The startup world has made a religion of killing the sacred cow: anything that reeks of business-as-usual is frowned upon. Graduating from university? Unnecessary. Cubicles? Please. PowerPoint? Shame on you.
And while this very dismissal of orthodoxy has become its own status quo, there is one particular approach that has truly earned the right to become part of the future as far as I am concerned: agile (software) development.
Although it has been mainstream in the development world for well over a decade, agile practices are finding their way into everyday business. It's a relative of the lean movement -- basically the idea that you can test the minimum viable version of an early idea (or business) quickly and inexpensively in a real life context, rather than wasting many years or many millions with trying to build a "perfect" strategic plan. The relationship between the two disciplines is beautifully elegant. Lean is a predominantly entrepreneur discipline; its aim is to build the right thing. Agile is predominantly a developer discipline; its aim is to build the thing right.

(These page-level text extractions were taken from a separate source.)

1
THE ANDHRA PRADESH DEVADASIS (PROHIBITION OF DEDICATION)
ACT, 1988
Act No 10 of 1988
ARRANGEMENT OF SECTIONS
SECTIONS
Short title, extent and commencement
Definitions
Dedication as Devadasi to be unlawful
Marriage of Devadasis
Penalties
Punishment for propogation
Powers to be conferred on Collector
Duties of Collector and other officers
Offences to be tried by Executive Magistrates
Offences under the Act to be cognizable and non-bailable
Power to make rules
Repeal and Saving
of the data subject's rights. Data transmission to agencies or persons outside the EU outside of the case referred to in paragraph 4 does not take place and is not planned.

But it was my good friend and colleague Jeff Dean who actually clarified Agile's real value to me, both in business and ultimately in my personal life. "It's all about the retrospectives," he said. And he's right.
In Agile, "retrospectives" are meetings that take place at the end of a period of work (or more frequently in our case at Doorsteps) where the team sits together to talk about what's working, what isn't, what opportunities people are seeing, and which challenges they are facing. It's about constantly checking in and questioning whether our stated approach is still making sense given everything new we're learning as we iterate.
In fact, retrospectives have taught me three important rules for working that I am now trying to live by:
1. Acknowledge Early. Address Often.
Unlike yearly reviews or check-ins, which most of us greet with dread, I found myself looking forward to retrospectives. There was never any finger pointing or hostility -- after all, even if someone had been behaving egregiously, odds are it was only for the past few days (or weeks in the most extreme case). In fact, the atmosphere tended to be enthusiastic, even jovial. People were eager to identify anything that was standing in the way of doing great work -- that became the de facto agenda item for each meeting. What's standing in your way? And, how can we remove that obstacle together? The goal is to learn and get better as soon as possible.
But it's also about checking in with each other, too -- ensuring that any simmering frustration or resentment gets acknowledged and addressed immediately and in the moment, taking action against workload imbalances or bottlenecks, and otherwise bringing anything to light before it becomes a protracted issue. No anonymous feedback synthesized by HR months after the fact. It's in the moment, in context, and face-to-face. No avoidance allowed.
2. Disable Auto-Pilot
The retrospective also forces us to stay off of auto-pilot, which I've learned the hard way is probably one of the most dangerous things you can do in your personal life, too. With Agile, you simply are not allowed to assume everything is ok unless you hear otherwise. The point is to forever question whether you are still on the best path as a team and as a company given all the new input you receive each day.
What if we were similarly checking in with our relationships, with our health, with our mood every week? What if the goal was constant micro course corrections along the way, rather than ending up in a therapist's chair or hospital after years of neglect?
3. Plan to Pivot
One of the toughest new skills I needed to learn with Agile was the willingness to question even the most basic of assumptions. Was I still in the right business? Tackling the right industry? With the smartest business model?
The retrospective asks not to simply look back on the past week, but all the way back to our initial intentions. What's more, it sets the stage for the entire team to be willing to make a pretty dramatic change of direction as soon as you get the first hints that it may be required. That doesn't mean throwing away everything you've done and starting over, but it does mean you are mentally open to identifying a better opportunity that may be completely tangential to the business you initially started. And, most importantly, not to see that as a failure but rather a natural and necessary chapter in the growth story of the most successful startups (and in life).